-- Given records follows --
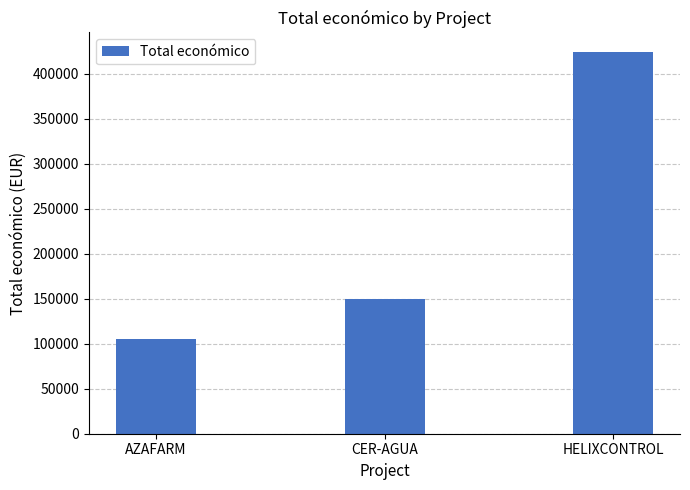

The chart shows a value of 188593 at AZAFARM. True or false?

False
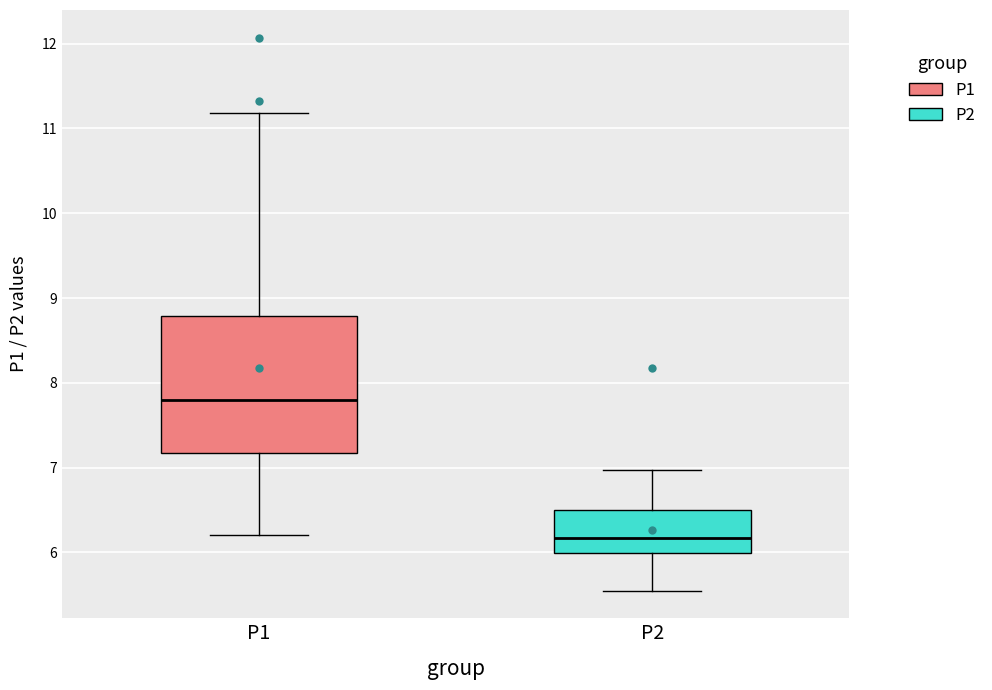

Reading left to right, transcribe this box plot: for each box, give where its median line is, the range the box spans, and where its two whiskers end, as read against the y-axis. The values are not printed on the chart, so give them approximately, as read against the axis.

P1: median 7.8, box 7.2 to 8.8, whiskers 6.2 to 11.2
P2: median 6.2, box 6.0 to 6.5, whiskers 5.6 to 7.0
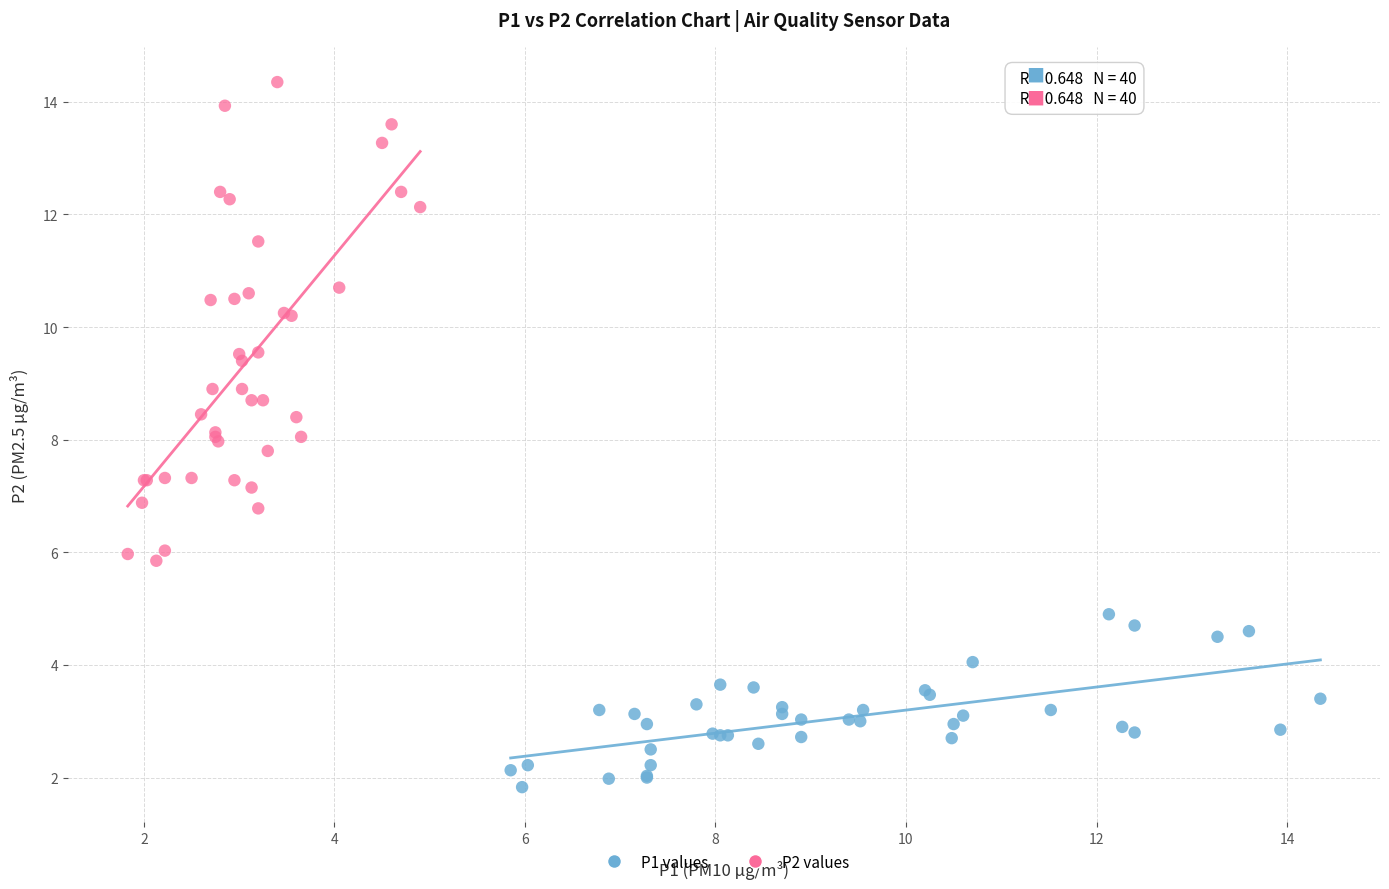

Which series contains the highest Y value?

P2 values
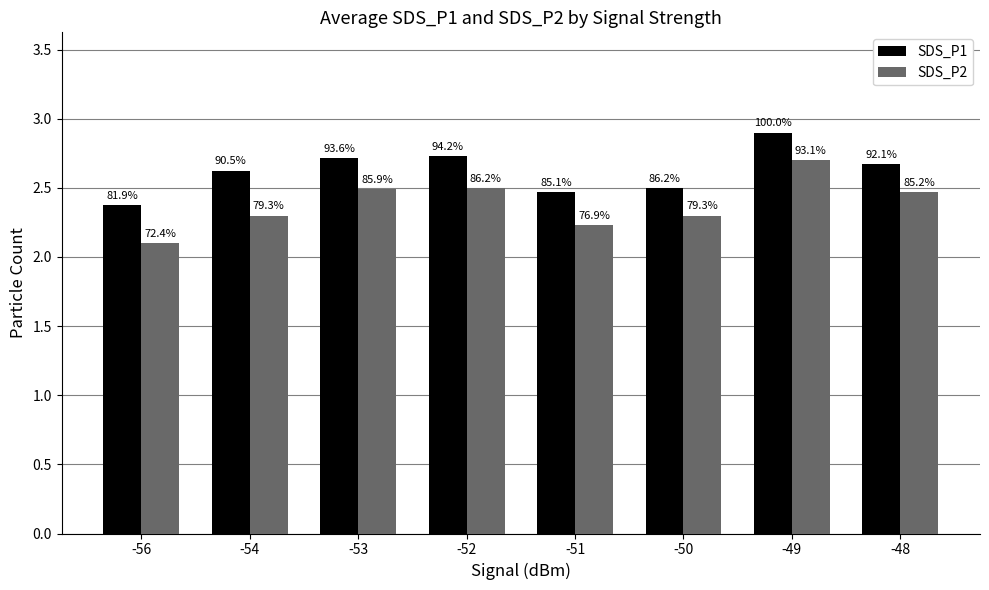

The SDS_P1 series shows 1.2 at -51. True or false?

False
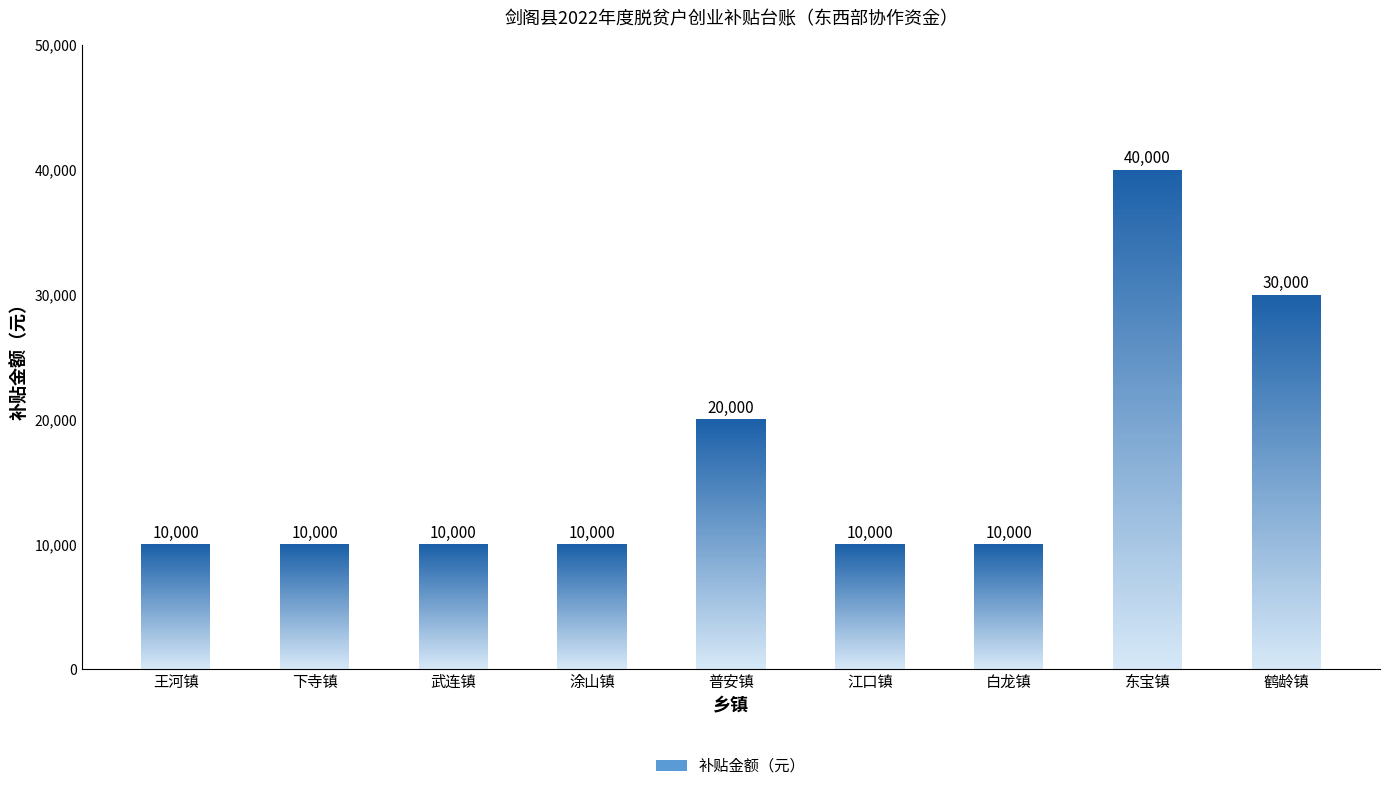

What is the label of the 1st bar from the left?

王河镇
-- Given records concluded --
- _Exercise aim_
Print all of the material above word for word, leaving out the pictures.

- _The completed task_
The chart shows a value of 188593 at AZAFARM. True or false?

False

Reading left to right, transcribe this box plot: for each box, give where its median line is, the range the box spans, and where its two whiskers end, as read against the y-axis. The values are not printed on the chart, so give them approximately, as read against the axis.

P1: median 7.8, box 7.2 to 8.8, whiskers 6.2 to 11.2
P2: median 6.2, box 6.0 to 6.5, whiskers 5.6 to 7.0

Which series contains the highest Y value?

P2 values

The SDS_P1 series shows 1.2 at -51. True or false?

False

What is the label of the 1st bar from the left?

王河镇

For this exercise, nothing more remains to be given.